Occupational health and safety is supposed to be a skill that anyone can obtain and apply but it is often complicated by experts. This is not to say that OHS is “common sense”. The notion of common sense is a nonsense.
Several years ago, Laurie Anderson performed in Melbourne, Australia. Her show was “Homeland” and the song that I most remember from her performance was “Only an expert“. There is a wisdom in the song that remains as topical as much now as it did when I heard it at the start of the international banking crisis and the US home lending crash. Anderson has been able to update the lyrics of the song to include the BP Gulf of Mexico oil spill.
Anderson says that Americans focus on the solution whether it be concerning pets or sushi. Companies are established to solve problems by claiming an expertise but Americans also sometimes need a problem in order to create an interest or even a notoriety. Sometimes the “enjoyment” comes from the problem rather than the solution and this can manifest itself, in my opinion, in “OHS junkies” and “accident junkies” and “risk junkies”. Sometimes these junkies can become the worst type of OHS professionals by becoming safety fundamentalists.
Anderson says that the big question is “how do I get control?” and that the person seeking control is only several weeks away from poverty. She illustrates economic fragility – a situation that many OHS professionals face. Once consultants gain a taste of the lucrative potential of their profession it is highly likely that they, and their families, want that level of income to be maintained. This is understandable but will the threat of economic fragility vary the information that a consultant provides? Is it possible that the consultant sees an opportunity for economic stability and structures their advice to make themselves indispensable to the client? Perhaps it is not control that the consultant seeks but a continuing influence and the economic benefits that result.

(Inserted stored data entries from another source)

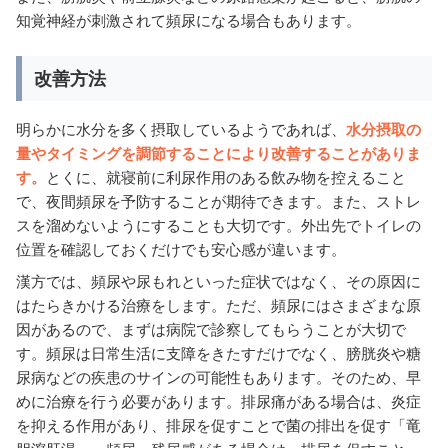
知覚神経が刺激されて頻尿になる場合もあります。
改善方法
明らかに水分を多く摂取しているようであれば、
水分摂取の
量やタイミングを調節することにより改善することがありま
す。
とくに、就寝前に利尿作用のある飲み物を控えること
で、夜間頻尿を予防することが期待できます。また、ストレ
スを溜めないようにすることも大切です。外出先でトイレの
位置を確認しておくだけでも安心感が違います。
漢方では、頻尿や尿もれといった症状ではなく、その原因に
はたらきかける治療をします。ただ、頻尿にはさまざまな原
因があるので、まずは病院で診察してもらうことが大切で
す。頻尿は日常生活に支障をきたすだけでなく、膀胱炎や糖
尿病などの疾患のサインの可能性もあります。そのため、早
めに治療を行う必要があります。排尿痛がある場合は、炎症
を抑える作用があり、排尿を促すことで菌の排出を促す「竜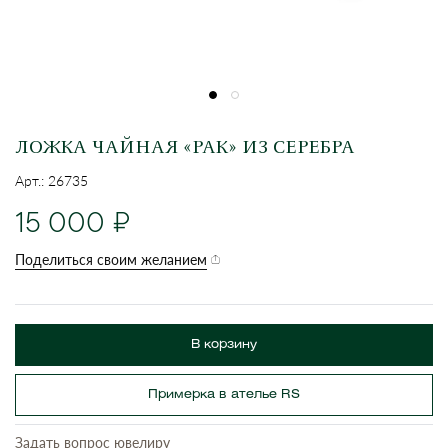
ЛОЖКА ЧАЙНАЯ «РАК» ИЗ СЕРЕБРА
Арт.: 26735
15 000
Поделиться своим желанием
В корзину
Примерка в ателье RS
Задать вопрос ювелиру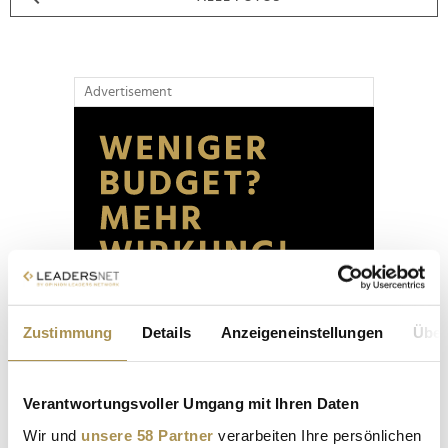
Advertisement
Zustimmung
Details
Anzeigeneinstellungen
Über
Verantwortungsvoller Umgang mit Ihren Daten
Wir und
unsere 58 Partner
verarbeiten Ihre persönlichen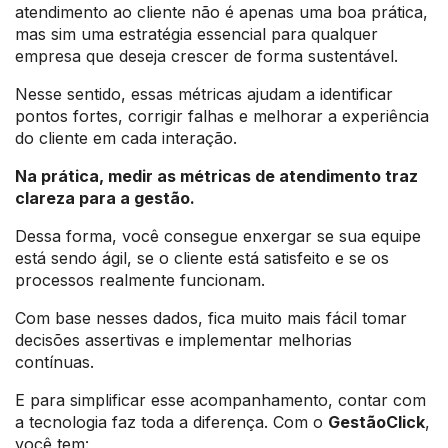
atendimento ao cliente não é apenas uma boa prática,
mas sim uma estratégia essencial para qualquer
empresa que deseja crescer de forma sustentável.
Nesse sentido, essas métricas ajudam a identificar
pontos fortes, corrigir falhas e melhorar a experiência
do cliente em cada interação.
Na prática, medir as métricas de atendimento traz
clareza para a gestão.
Dessa forma, você consegue enxergar se sua equipe
está sendo ágil, se o cliente está satisfeito e se os
processos realmente funcionam.
Com base nesses dados, fica muito mais fácil tomar
decisões assertivas e implementar melhorias
contínuas.
E para simplificar esse acompanhamento, contar com
a tecnologia faz toda a diferença. Com o
GestãoClick
,
você tem: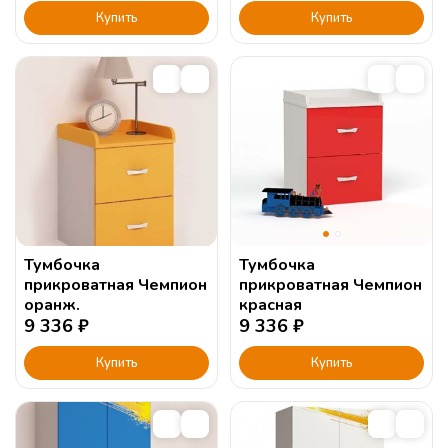
Купить
Купить
Тумбочка
Тумбочка
прикроватная Чемпион
прикроватная Чемпион
оранж.
красная
9 336
₽
9 336
₽
Купить
Купить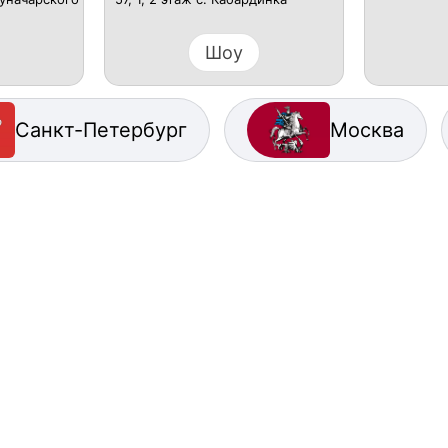
Шоу
Санкт-Петербург
Москва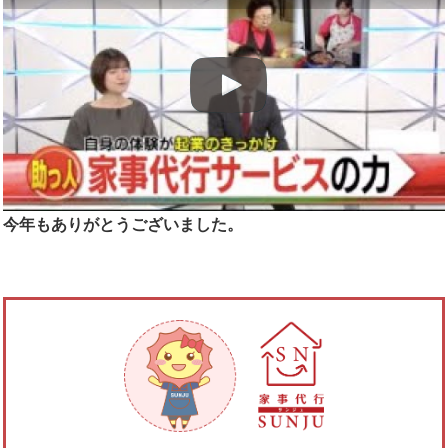
今年もありがとうございました。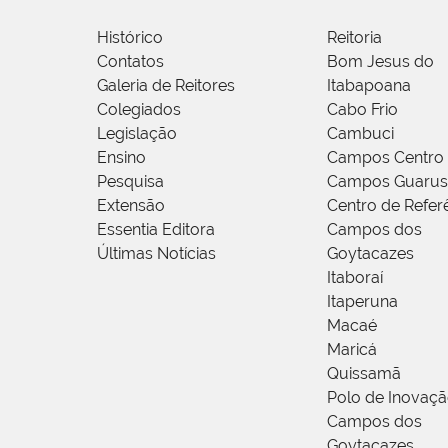
Histórico
Reitoria
Contatos
Bom Jesus do
Galeria de Reitores
Itabapoana
Colegiados
Cabo Frio
Legislação
Cambuci
Ensino
Campos Centro
Pesquisa
Campos Guarus
Extensão
Centro de Refer
Essentia Editora
Campos dos
Últimas Notícias
Goytacazes
Itaboraí
Itaperuna
Macaé
Maricá
Quissamã
Polo de Inovaç
Campos dos
Goytacazes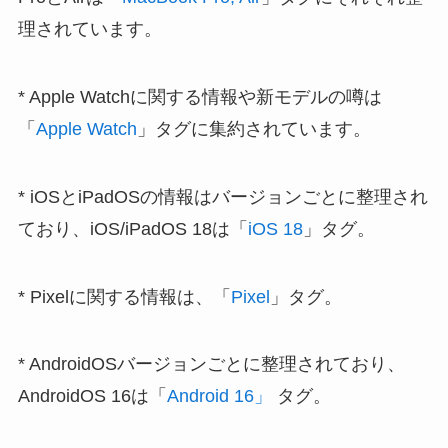
理されています。
* Apple Watchに関する情報や新モデルの噂は
「
Apple Watch
」タグに集約されています。
* iOSとiPadOSの情報はバージョンごとに整理され
ており、iOS/iPadOS 18は「
iOS 18
」タグ。
* Pixelに関する情報は、「
Pixel
」タグ。
* AndroidOSバージョンごとに整理されており、
AndroidOS 16は「
Android 16」
タグ。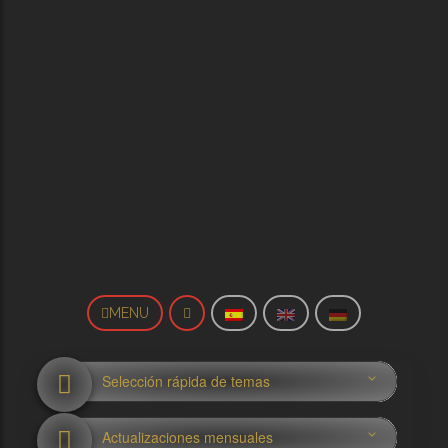
MENU
Selección rápida de temas
Actualizaciones mensuales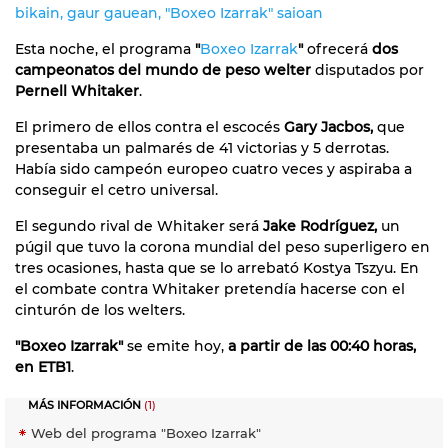
bikain, gaur gauean, "Boxeo Izarrak" saioan
Esta noche, el programa
"
Boxeo Izarrak
"
ofrecerá
dos
campeonatos del mundo de peso welter
disputados por
Pernell Whitaker
.
El primero de ellos contra el escocés
Gary Jacbos,
que
presentaba un palmarés de 41 victorias y 5 derrotas.
Había sido campeón europeo cuatro veces y aspiraba a
conseguir el cetro universal.
El segundo rival de Whitaker será
Jake Rodríguez,
un
púgil que tuvo la corona mundial del peso superligero en
tres ocasiones, hasta que se lo arrebató Kostya Tszyu. En
el combate contra Whitaker pretendía hacerse con el
cinturón de los welters.
"Boxeo Izarrak"
se emite hoy,
a partir de las 00:40 horas,
en ETB1
.
MÁS INFORMACIÓN
(1)
Web del programa "Boxeo Izarrak"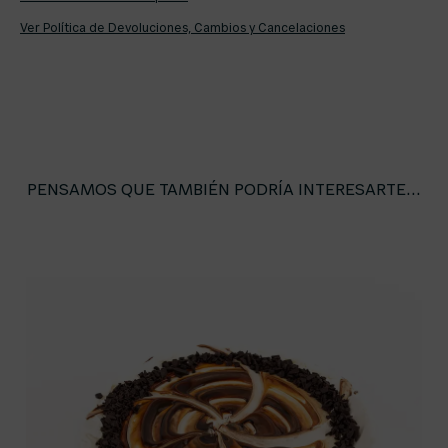
Ver Política de Devoluciones, Cambios y Cancelaciones
PENSAMOS QUE TAMBIÉN PODRÍA INTERESARTE...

“Only an Expert” discusses expertise in light of the global financial crisis and global warming and tells of the potential power of the expert to enlighten but also equally to obfuscate and misdirect. Anderson says that “only an expert can deal with the problem because only an expert can see the problem”. This is not how workplace heath and safety is supposed to work because the laws, the concepts and their application are intended (or were intended) to be understood by the layperson. Governments and OHS professionals around the world have continued to “refine” OHS so that it is an area of expertise, a profession, when safety and health should, perhaps, be seen in the context of a human right. In many ways it is this human right that many translate as “common sense” because, unconsciously, if OHS is seen as a human right, it cannot be shunted to a lower business priority. OHS could, and should, be seen as a moral imperative rather than a “nice to have” but OHS professionals and some labour lawyers have crafted OHS to be a “nice to have ….. at a price ….. and only available from us”. It is this manipulation of a law, a right, into a profession and an area of expertise that Anderson is singing about.
The harmonisation of Australia’s OHS laws is part of the process of “expertism”, an unconscious expertism certainly but the creation of a profession from “common sense” laws and concepts nevertheless. To counter this process, people need to be re-empowered with the ability and the confidence that they can be responsible for, and control, their own safety at work and their own health. When something happens at work, one’s first response should not be to call the expert lawyer (as one prominent Australian labour lawyer continues to advocate) but to fix the problem. The solutions are more often than not already present in the workplace. What is missing is the confidence to apply them.
One’s health and safety should not be controlled by experts. We should not abrogate the responsibility for our own actions to experts because we are the experts of our bodies, minds, actions and decision. No one knows our needs, desires and weaknesses better than ourselves and we should only call on experts after we have applied our own expertise to the situation. It is this action that underpins the move to increase consultation within workplaces in Australia, for the experts are already onsite, an untapped resource of common sense.
Laurie Anderson is right when she sings “only an expert can deal with the problem”. What we must realise is that we are all experts.